Tell me about your new book, Beyond Data. What is your central argument?
For about 50 years we’ve been so focused on protecting data that we’ve largely forgotten to protect people. I look at the evolution of data protection law as our primary vehicle for technology governance. I explore the limitations and shortcomings of that type of approach and how it’s left us extremely exposed and vulnerable. And then I propose a broader human rights framework that incorporates more than just privacy and free expression, but really looks at the full array of individual civil and political rights, as well as economic, social and cultural rights which are relevant to emerging technologies.
Am I thinking that what set you down the path of becoming an expert on tech regulation was your indignation having witnessed the birth of Facebook when you were at Harvard?
Yes, I had a a classmate at university by the name of Mark Zuckerberg, who decided to break into our residential house directories, scrape the photos of female undergraduates, and pit them against each other in a contest of attractiveness called Facemash.com, and that was sort of the genesis of what would become Facebook. So, it definitely planted a seed in me at the time as to what could be done about these types of violations and set me on a path to become a data protection and privacy lawyer. Then, as I explore in the book, I grew frustrated with the limitations of those tools. And now I advocate for a broader human rights-based framework.

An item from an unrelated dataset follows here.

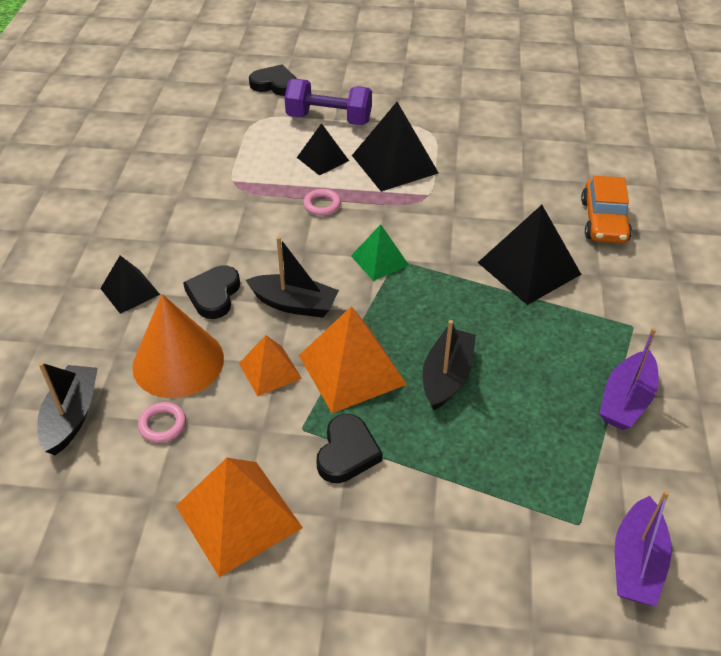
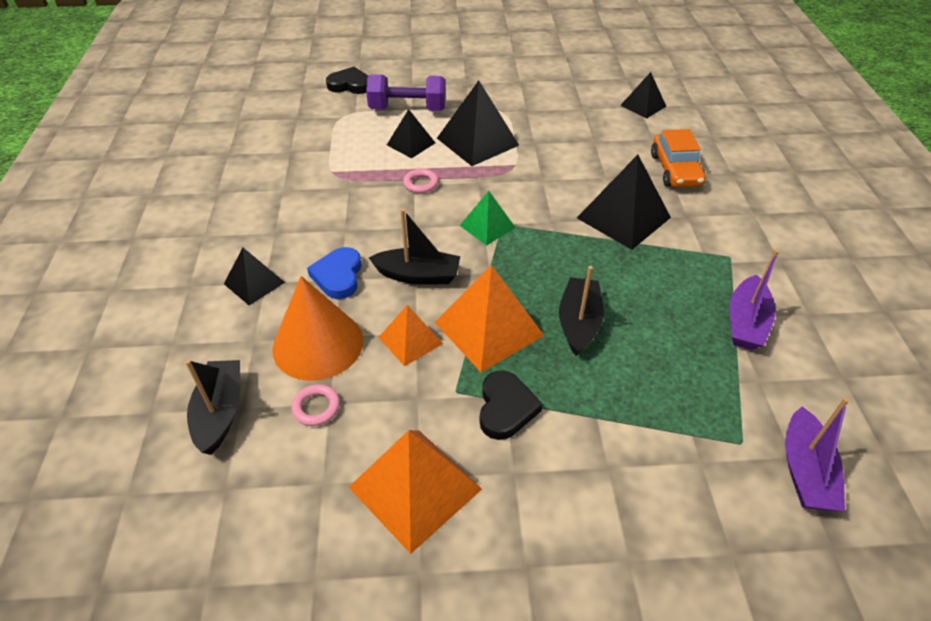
camera: 10 degrees left, 0 degrees up
(214, 295) = (338, 276): black heart -> blue heart
(591, 141) = (643, 106): none -> black pyramid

If you were Emperor of the World, how would you go about regulating AI? What would be the one thing you would do?
I would start with the low hanging fruit, which is to enforce laws on the books related to competition and antitrust.
One strategy Big Tech uses is to invest in start-ups, which are unmonitored. OpenAI, for example, was sort of under the radar and largely unregulated before it was absorbed by Microsoft. We’ve been very focused on Big Tech and there’s been this strategy on the part of Big Tech to have these things developed in research and developed in smaller entities, which they then acquire or reintegrate, and suddenly these things scale to a level which seems impossible to govern.

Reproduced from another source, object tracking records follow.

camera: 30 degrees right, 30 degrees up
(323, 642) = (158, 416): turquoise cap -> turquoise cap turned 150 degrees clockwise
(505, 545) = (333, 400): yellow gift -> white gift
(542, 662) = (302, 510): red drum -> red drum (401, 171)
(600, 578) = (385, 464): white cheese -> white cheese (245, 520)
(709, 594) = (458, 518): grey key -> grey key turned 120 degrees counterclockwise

I think that those types of regulations related to companies and their market power are really important. Consumer protection regulations are definitely important. I think privacy and data protection laws that exist need to be leveraged. Yes, these systems run on data, but I think they need to be leveraged in a way which respects the original aims of those laws, which have to do with respecting the human rights of people and not with this sort of technocratic protection of the security and privacy of data itself.